En France, le phénomène des salarié.e.s boomerang est un peu moins connu, mais n’en demeure pas moins une réalité. « 15 % de nos 1 500 entreprises clientes avaient réembauché des salariés en 2019, sur les neuf premiers mois de l’année 2020, on est déjà à 22 % », assure Oualid Hathroubi, le directeur de Hays Paris, dans les colonnes du Monde. Pour Agnès Duroni, CEO d’Adevea et spécialiste en stratégie de marque employeur, « cela a toujours existé au sein des grands groupes comme des PME/ ETI. ». Elle ajoute toutefois, sans vouloir les citer, que certaines grandes entreprises françaises sont réticentes à faire revenir d’anciens collaborateurs. « Parfois , c’est la règle édictée par l’entreprise : si quelqu’un est parti, il ne peut en aucun cas revenir. Je pense que dans le futur ces modèles risquent d’évoluer, il y aura de plus en plus de tolérance et d’ouverture face aux départs», analyse-t-elle.

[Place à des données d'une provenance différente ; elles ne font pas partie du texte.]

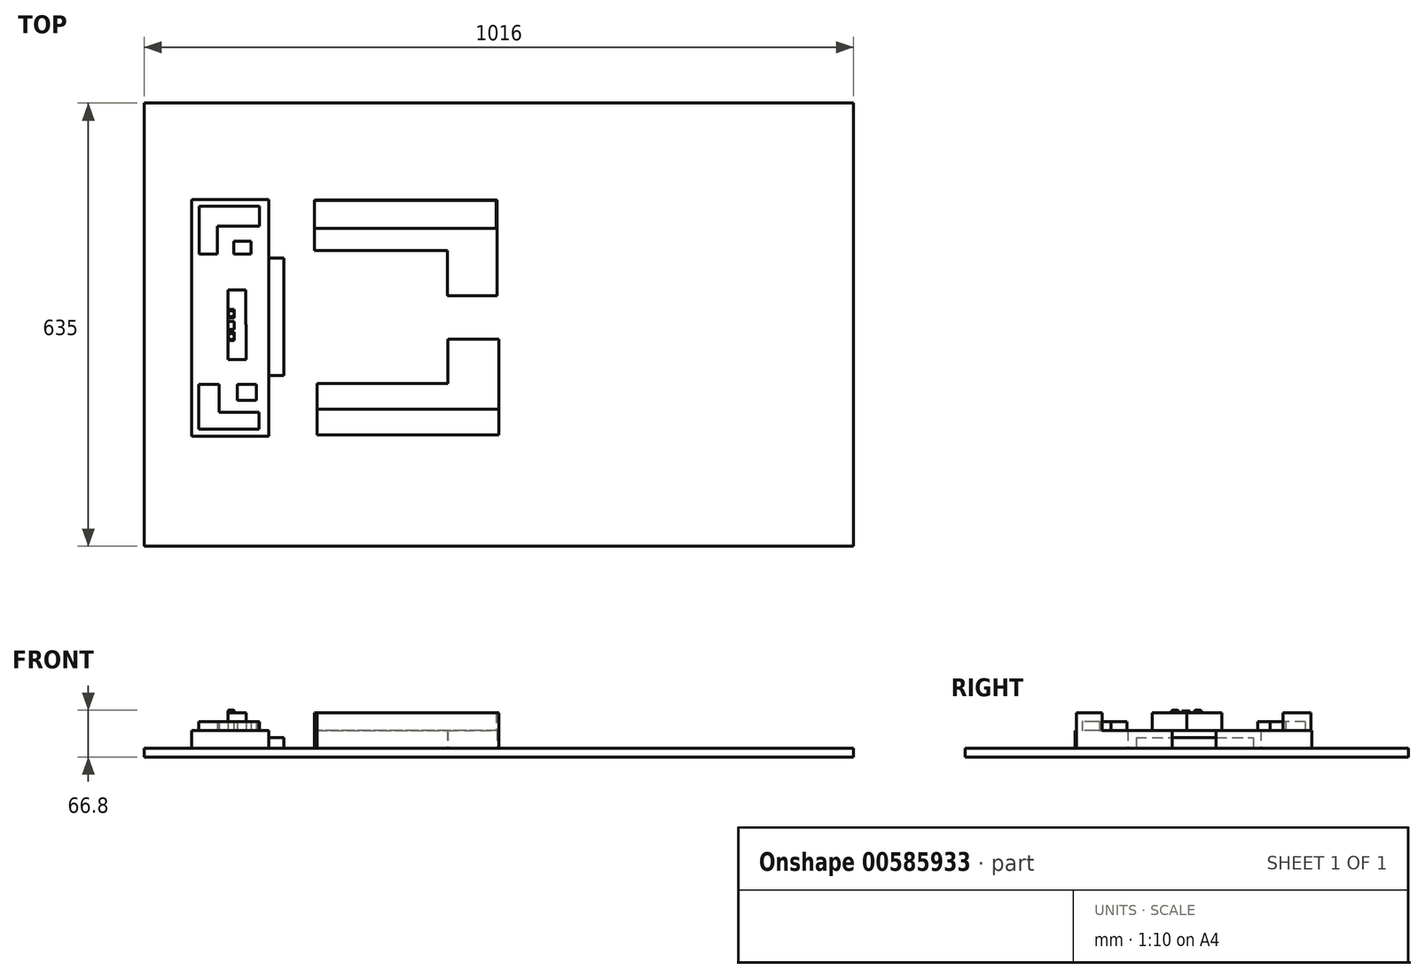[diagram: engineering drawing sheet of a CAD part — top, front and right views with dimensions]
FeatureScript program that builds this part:
annotation { "Feature Type Name" : "Feature", "Feature Type Description" : "" }
export const myFeature = defineFeature(function(context is Context, id is Id, definition is map)
    precondition{}
    {
        {
            var Q0;
            Q0=qCreatedBy(makeId("Top.planeOp"),FACE);
            var sketch = newSketch(context, id + "F0", { "sketchPlane" : qUnion([Q0])});
            skLineSegment(sketch, "E0.bottom", {"start": v(508, -317.5) * mm, "end": v(-508, -317.5) * mm});
            skLineSegment(sketch, "E0.top", {"start": v(508, 317.5) * mm, "end": v(-508, 317.5) * mm});
            skLineSegment(sketch, "E0.left", {"start": v(508, -317.5) * mm, "end": v(508, 317.5) * mm});
            skLineSegment(sketch, "E0.right", {"start": v(-508, -317.5) * mm, "end": v(-508, 317.5) * mm});
            skSolve(sketch);
        }
        {
            var Q0;
            Q0 = qSketchRegion(id + "F0", true);
            extrude(context, id + "F1", {"entities" : qUnion([Q0]), "oppositeDirection" : true, "depth" : 12.7 * mm, "offsetDistance" : 25.4 * mm});
        }
        {
            var Q0;
            Q0=makeQuery(id+"F1.opExtrude","CAP_FACE",FACE,{"disambiguationData":[OSD([sQuery(id+"F0.wireOp",EDGE,"E0.bottom"),sQuery(id+"F0.wireOp",EDGE,"E0.top"),sQuery(id+"F0.wireOp",EDGE,"E0.left"),sQuery(id+"F0.wireOp",EDGE,"E0.right")])],"isStart":true});
            var sketch = newSketch(context, id + "F2", { "sketchPlane" : qUnion([Q0])});
            skLineSegment(sketch, "E1.bottom", {"start": v(-329.78, -159.84) * mm, "end": v(-440.25, -159.84) * mm});
            skLineSegment(sketch, "E1.top", {"start": v(-329.78, 178.99) * mm, "end": v(-440.25, 178.99) * mm});
            skLineSegment(sketch, "E1.left", {"start": v(-329.78, -159.84) * mm, "end": v(-329.78, 178.99) * mm});
            skLineSegment(sketch, "E1.right", {"start": v(-440.25, -159.84) * mm, "end": v(-440.25, 178.99) * mm});
            skLineSegment(sketch, "E2.bottom", {"start": v(-260.44, -158) * mm, "end": v(-72.75, -158) * mm});
            skLineSegment(sketch, "E2.top", {"start": v(-260.44, -84.58) * mm, "end": v(-72.75, -84.58) * mm});
            skLineSegment(sketch, "E2.left", {"start": v(-260.44, -158) * mm, "end": v(-260.44, -84.58) * mm});
            skLineSegment(sketch, "E2.right", {"start": v(-72.75, -158) * mm, "end": v(-72.75, -84.58) * mm});
            skLineSegment(sketch, "E3.bottom", {"start": v(-264.32, 106.03) * mm, "end": v(-73.41, 106.03) * mm});
            skLineSegment(sketch, "E3.top", {"start": v(-264.32, 178.7) * mm, "end": v(-73.41, 178.7) * mm});
            skLineSegment(sketch, "E3.left", {"start": v(-264.32, 106.03) * mm, "end": v(-264.32, 178.7) * mm});
            skLineSegment(sketch, "E3.right", {"start": v(-73.41, 106.03) * mm, "end": v(-73.41, 178.7) * mm});
            skLineSegment(sketch, "E4.bottom", {"start": v(-72.75, -158) * mm, "end": v(0, -158) * mm});
            skLineSegment(sketch, "E4.top", {"start": v(-72.75, -20.85) * mm, "end": v(0, -20.85) * mm});
            skLineSegment(sketch, "E4.left", {"start": v(-72.75, -158) * mm, "end": v(-72.75, -20.85) * mm});
            skLineSegment(sketch, "E4.right", {"start": v(0, -158) * mm, "end": v(0, -20.85) * mm});
            skLineSegment(sketch, "E5.bottom", {"start": v(-73.41, 41.72) * mm, "end": v(-2.68, 41.72) * mm});
            skLineSegment(sketch, "E5.top", {"start": v(-73.41, 178.88) * mm, "end": v(-2.68, 178.88) * mm});
            skLineSegment(sketch, "E5.left", {"start": v(-73.41, 41.72) * mm, "end": v(-73.41, 178.88) * mm});
            skLineSegment(sketch, "E5.right", {"start": v(-2.68, 41.72) * mm, "end": v(-2.68, 178.88) * mm});
            skSolve(sketch);
        }
        {
            var Q0;
            {var subQ3=sQuery(id+"F2.wireOp",EDGE,"E5.bottom");Q0=makeQuery(id+"F2.imprint","IMPRINT",FACE,{"disambiguationData":[TD([[makeQuery(id+"F2.imprint","IMPRINT",EDGE,{"derivedFrom":subQ3}),1.0]])]});}
            var Q1;
            {var subQ0=sQuery(id+"F2.wireOp",EDGE,"E3.bottom");Q1=makeQuery(id+"F2.imprint","IMPRINT",FACE,{"disambiguationData":[TD([[makeQuery(id+"F2.imprint","IMPRINT",EDGE,{"derivedFrom":subQ0}),1.0]])]});}
            var Q2;
            Q2 = qSketchRegion(id + "F2", true);
            extrude(context, id + "F3", {"entities" : qUnion([Q0, Q1, Q2]), "operationType" : NewBodyOperationType.ADD, "depth" : 25.4 * mm, "offsetDistance" : 25.4 * mm});
        }
        {
            var Q0;
            Q0=makeQuery(id+"F3.opExtrude","CAP_FACE",FACE,{"disambiguationData":[OSD([sQuery(id+"F2.wireOp",EDGE,"E2.bottom"),sQuery(id+"F2.wireOp",EDGE,"E2.top"),sQuery(id+"F2.wireOp",EDGE,"E2.left"),sQuery(id+"F2.wireOp",EDGE,"E4.bottom"),sQuery(id+"F2.wireOp",EDGE,"E4.top"),sQuery(id+"F2.wireOp",EDGE,"E4.left"),sQuery(id+"F2.wireOp",EDGE,"E4.right")])],"isStart":false});
            var sketch = newSketch(context, id + "F4", { "sketchPlane" : qUnion([Q0])});
            skLineSegment(sketch, "E6.bottom", {"start": v(0, -158) * mm, "end": v(-260.44, -158) * mm});
            skLineSegment(sketch, "E6.top", {"start": v(0, -121.3) * mm, "end": v(-260.44, -121.3) * mm});
            skLineSegment(sketch, "E6.left", {"start": v(0, -158) * mm, "end": v(0, -121.3) * mm});
            skLineSegment(sketch, "E6.right", {"start": v(-260.44, -158) * mm, "end": v(-260.44, -121.3) * mm});
            skLineSegment(sketch, "E7.bottom", {"start": v(-3.63, 137.69) * mm, "end": v(-264.07, 137.69) * mm});
            skLineSegment(sketch, "E7.top", {"start": v(-3.63, 177.67) * mm, "end": v(-264.07, 177.67) * mm});
            skLineSegment(sketch, "E7.left", {"start": v(-3.63, 137.69) * mm, "end": v(-3.63, 177.67) * mm});
            skLineSegment(sketch, "E7.right", {"start": v(-264.07, 137.69) * mm, "end": v(-264.07, 177.67) * mm});
            skLineSegment(sketch, "E8.bottom", {"start": v(-362.47, 0) * mm, "end": v(-387.96, 0) * mm});
            skLineSegment(sketch, "E8.top", {"start": v(-362.47, 49.88) * mm, "end": v(-387.96, 49.88) * mm});
            skLineSegment(sketch, "E8.left", {"start": v(-362.47, 0) * mm, "end": v(-362.47, 49.88) * mm});
            skLineSegment(sketch, "E8.right", {"start": v(-387.96, 0) * mm, "end": v(-387.96, 49.88) * mm});
            skLineSegment(sketch, "E9.bottom", {"start": v(-362.27, -49.75) * mm, "end": v(-387.77, -49.75) * mm});
            skLineSegment(sketch, "E9.top", {"start": v(-362.27, 0.13) * mm, "end": v(-387.77, 0.13) * mm});
            skLineSegment(sketch, "E9.left", {"start": v(-362.27, -49.75) * mm, "end": v(-362.27, 0.13) * mm});
            skLineSegment(sketch, "E9.right", {"start": v(-387.77, -49.75) * mm, "end": v(-387.77, 0.13) * mm});
            skSolve(sketch);
        }
        {
            var Q0;
            Q0 = qSketchRegion(id + "F4", true);
            extrude(context, id + "F5", {"entities" : qUnion([Q0]), "operationType" : NewBodyOperationType.ADD, "depth" : 25.4 * mm, "offsetDistance" : 25.4 * mm});
        }
        {
            var Q0;
            Q0=makeQuery(id+"F3.opExtrude","CAP_FACE",FACE,{"disambiguationData":[OSD([sQuery(id+"F2.wireOp",EDGE,"E1.bottom"),sQuery(id+"F2.wireOp",EDGE,"E1.top"),sQuery(id+"F2.wireOp",EDGE,"E1.left"),sQuery(id+"F2.wireOp",EDGE,"E1.right")])],"isStart":false});
            var sketch = newSketch(context, id + "F6", { "sketchPlane" : qUnion([Q0])});
            skLineSegment(sketch, "E10.bottom", {"start": v(-343.37, -125.34) * mm, "end": v(-429.92, -125.34) * mm});
            skLineSegment(sketch, "E10.top", {"start": v(-343.37, -149.68) * mm, "end": v(-429.92, -149.68) * mm});
            skLineSegment(sketch, "E10.left", {"start": v(-343.37, -125.34) * mm, "end": v(-343.37, -149.68) * mm});
            skLineSegment(sketch, "E10.right", {"start": v(-429.92, -125.34) * mm, "end": v(-429.92, -149.68) * mm});
            skLineSegment(sketch, "E11.bottom", {"start": v(-400.92, -125.34) * mm, "end": v(-429.92, -125.34) * mm});
            skLineSegment(sketch, "E11.top", {"start": v(-400.92, -85.81) * mm, "end": v(-429.92, -85.81) * mm});
            skLineSegment(sketch, "E11.left", {"start": v(-400.92, -125.34) * mm, "end": v(-400.92, -85.81) * mm});
            skLineSegment(sketch, "E11.right", {"start": v(-429.92, -125.34) * mm, "end": v(-429.92, -85.81) * mm});
            skLineSegment(sketch, "E12.bottom", {"start": v(-347.54, -85.81) * mm, "end": v(-374.44, -85.81) * mm});
            skLineSegment(sketch, "E12.top", {"start": v(-347.54, -108.62) * mm, "end": v(-374.44, -108.62) * mm});
            skLineSegment(sketch, "E12.left", {"start": v(-347.54, -85.81) * mm, "end": v(-347.54, -108.62) * mm});
            skLineSegment(sketch, "E12.right", {"start": v(-374.44, -85.81) * mm, "end": v(-374.44, -108.62) * mm});
            skLineSegment(sketch, "E13.bottom", {"start": v(-342.87, 169.86) * mm, "end": v(-429.58, 169.86) * mm});
            skLineSegment(sketch, "E13.top", {"start": v(-342.87, 141.4) * mm, "end": v(-429.58, 141.4) * mm});
            skLineSegment(sketch, "E13.left", {"start": v(-342.87, 169.86) * mm, "end": v(-342.87, 141.4) * mm});
            skLineSegment(sketch, "E13.right", {"start": v(-429.58, 169.86) * mm, "end": v(-429.58, 141.4) * mm});
            skLineSegment(sketch, "E14.bottom", {"start": v(-403.04, 141.4) * mm, "end": v(-429.58, 141.4) * mm});
            skLineSegment(sketch, "E14.top", {"start": v(-403.04, 101.33) * mm, "end": v(-429.58, 101.33) * mm});
            skLineSegment(sketch, "E14.left", {"start": v(-403.04, 141.4) * mm, "end": v(-403.04, 101.33) * mm});
            skLineSegment(sketch, "E14.right", {"start": v(-429.58, 141.4) * mm, "end": v(-429.58, 101.33) * mm});
            skLineSegment(sketch, "E15.bottom", {"start": v(-354.87, 119.32) * mm, "end": v(-380, 119.32) * mm});
            skLineSegment(sketch, "E15.top", {"start": v(-354.87, 101.33) * mm, "end": v(-380, 101.33) * mm});
            skLineSegment(sketch, "E15.left", {"start": v(-354.87, 119.32) * mm, "end": v(-354.87, 101.33) * mm});
            skLineSegment(sketch, "E15.right", {"start": v(-380, 119.32) * mm, "end": v(-380, 101.33) * mm});
            skSolve(sketch);
        }
        {
            var Q0;
            Q0 = qSketchRegion(id + "F6", true);
            extrude(context, id + "F7", {"entities" : qUnion([Q0]), "operationType" : NewBodyOperationType.ADD, "depth" : 12.7 * mm, "offsetDistance" : 25.4 * mm});
        }
        {
            var Q0;
            Q0=makeQuery(id+"F5.opExtrude","CAP_FACE",FACE,{"disambiguationData":[OSD([sQuery(id+"F4.wireOp",EDGE,"E8.bottom"),sQuery(id+"F4.wireOp",EDGE,"E8.top"),sQuery(id+"F4.wireOp",EDGE,"E8.left"),sQuery(id+"F4.wireOp",EDGE,"E8.right"),sQuery(id+"F4.wireOp",EDGE,"E9.bottom"),sQuery(id+"F4.wireOp",EDGE,"E9.top"),sQuery(id+"F4.wireOp",EDGE,"E9.left"),sQuery(id+"F4.wireOp",EDGE,"E9.right")])],"isStart":false});
            var sketch = newSketch(context, id + "F8", { "sketchPlane" : qUnion([Q0])});
            skLineSegment(sketch, "E16.bottom", {"start": v(-378.82, 4.5) * mm, "end": v(-387.77, 4.5) * mm});
            skLineSegment(sketch, "E16.top", {"start": v(-378.82, -6.86) * mm, "end": v(-387.77, -6.86) * mm});
            skLineSegment(sketch, "E16.left", {"start": v(-378.82, 4.5) * mm, "end": v(-378.82, -6.86) * mm});
            skLineSegment(sketch, "E16.right", {"start": v(-387.77, 4.5) * mm, "end": v(-387.77, -6.86) * mm});
            skLineSegment(sketch, "E17.bottom", {"start": v(-387.96, 9.85) * mm, "end": v(-379.03, 9.85) * mm});
            skLineSegment(sketch, "E17.top", {"start": v(-387.96, 21.5) * mm, "end": v(-379.03, 21.5) * mm});
            skLineSegment(sketch, "E17.left", {"start": v(-387.96, 9.85) * mm, "end": v(-387.96, 21.5) * mm});
            skLineSegment(sketch, "E17.right", {"start": v(-379.03, 9.85) * mm, "end": v(-379.03, 21.5) * mm});
            skLineSegment(sketch, "E18.bottom", {"start": v(-379.03, -10.8) * mm, "end": v(-387.77, -10.8) * mm});
            skLineSegment(sketch, "E18.top", {"start": v(-379.03, -22.93) * mm, "end": v(-387.77, -22.93) * mm});
            skLineSegment(sketch, "E18.left", {"start": v(-379.03, -10.8) * mm, "end": v(-379.03, -22.93) * mm});
            skLineSegment(sketch, "E18.right", {"start": v(-387.77, -10.8) * mm, "end": v(-387.77, -22.93) * mm});
            skSolve(sketch);
        }
        {
            var Q0;
            Q0 = qSketchRegion(id + "F8", true);
            extrude(context, id + "F9", {"entities" : qUnion([Q0]), "operationType" : NewBodyOperationType.ADD, "depth" : 2.54 * mm, "offsetDistance" : 25.4 * mm});
        }
        {
            var Q0;
            Q0=makeQuery(id+"F9.opExtrude","CAP_FACE",FACE,{"disambiguationData":[OSD([sQuery(id+"F8.wireOp",EDGE,"E18.bottom"),sQuery(id+"F8.wireOp",EDGE,"E18.top"),sQuery(id+"F8.wireOp",EDGE,"E18.left"),sQuery(id+"F8.wireOp",EDGE,"E18.right")])],"isStart":false});
            var sketch = newSketch(context, id + "F10", { "sketchPlane" : qUnion([Q0])});
            skCircle(sketch, "E19", {"center": v(-383.34, -17) * mm, "radius": 4.17 * mm});
            skCircle(sketch, "E20", {"center": v(-383.4, 15.77) * mm, "radius": 4.27 * mm});
            skPoint(sketch, "E20.centerSnap0", {"position": v(-383.4, -10.8) * mm});
            skSolve(sketch);
        }
        {
            var Q0;
            Q0 = qSketchRegion(id + "F10", true);
            extrude(context, id + "F11", {"entities" : qUnion([Q0]), "operationType" : NewBodyOperationType.ADD, "depth" : 0.76 * mm, "offsetDistance" : 25.4 * mm});
        }
        {
            var Q0;
            Q0=makeQuery(id+"F11.opExtrude","CAP_EDGE",EDGE,{"disambiguationData":[OSD([sQuery(id+"F10.wireOp",EDGE,"E19")])],"isStart":false});
            var Q1;
            Q1=makeQuery(id+"F11.opExtrude","CAP_EDGE",EDGE,{"disambiguationData":[OSD([sQuery(id+"F10.wireOp",EDGE,"E20")])],"isStart":false});
            fillet(context, id + "F12", {"entities" : qUnion([Q0, Q1]), "radius" : 0.76 * mm, "tangentPropagation" : true, "allowEdgeOverflow" : false});
        }
        {
            var Q0;
            Q0=makeQuery(id+"F1.opExtrude","CAP_FACE",FACE,{"disambiguationData":[OSD([sQuery(id+"F0.wireOp",EDGE,"E0.bottom"),sQuery(id+"F0.wireOp",EDGE,"E0.top"),sQuery(id+"F0.wireOp",EDGE,"E0.left"),sQuery(id+"F0.wireOp",EDGE,"E0.right")])],"isStart":true});
            var sketch = newSketch(context, id + "F13", { "sketchPlane" : qUnion([Q0])});
            skLineSegment(sketch, "E21.bottom", {"start": v(-307.9, -72.57) * mm, "end": v(-329.78, -72.57) * mm});
            skLineSegment(sketch, "E21.top", {"start": v(-307.9, 95.32) * mm, "end": v(-329.78, 95.32) * mm});
            skLineSegment(sketch, "E21.left", {"start": v(-307.9, -72.57) * mm, "end": v(-307.9, 95.32) * mm});
            skLineSegment(sketch, "E21.right", {"start": v(-329.78, -72.57) * mm, "end": v(-329.78, 95.32) * mm});
            skSolve(sketch);
        }
        {
            var Q0;
            Q0 = qSketchRegion(id + "F13", true);
            extrude(context, id + "F14", {"entities" : qUnion([Q0]), "operationType" : NewBodyOperationType.ADD, "depth" : 15.24 * mm, "offsetDistance" : 25.4 * mm});
        }
    });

Quel impact sur la culture d’entreprise ?

D’après Agnès Duroni, les salarié.e.s boomerang ne doivent pas être perçu·es comme une menace pour l’entreprise. Ces allers-retours, selon elle, ne sont pas forcément des signaux négatifs pour les collaborateurs restés en place. Au contraire, ils peuvent être synonymes d’engagement et de rétention pour les employé.e.s. « Leur présence envoie un signal positif en termes de marque employeur car cela montre les atouts différenciants de l’entreprise. Si les salarié.e.s reviennent, c’est que leur expérience première était plus positive qu’ils ne le pensaient ! Ce n’est pas un aveu d’échec, et cela peut encourager les collaborateurs à rester fidèles. Je l’ai vu chez Capgemini : certains collaborateurs revenaient plus expérimentés et très motivés plusieurs années après leur départ. Parfois, les salarié.e.s boomerang en ont profité pour se former, ce qui leur permet de prendre des postes avec plus de responsabilités. Ce qui est aussi bénéfique pour l’entreprise » affirme-t-elle.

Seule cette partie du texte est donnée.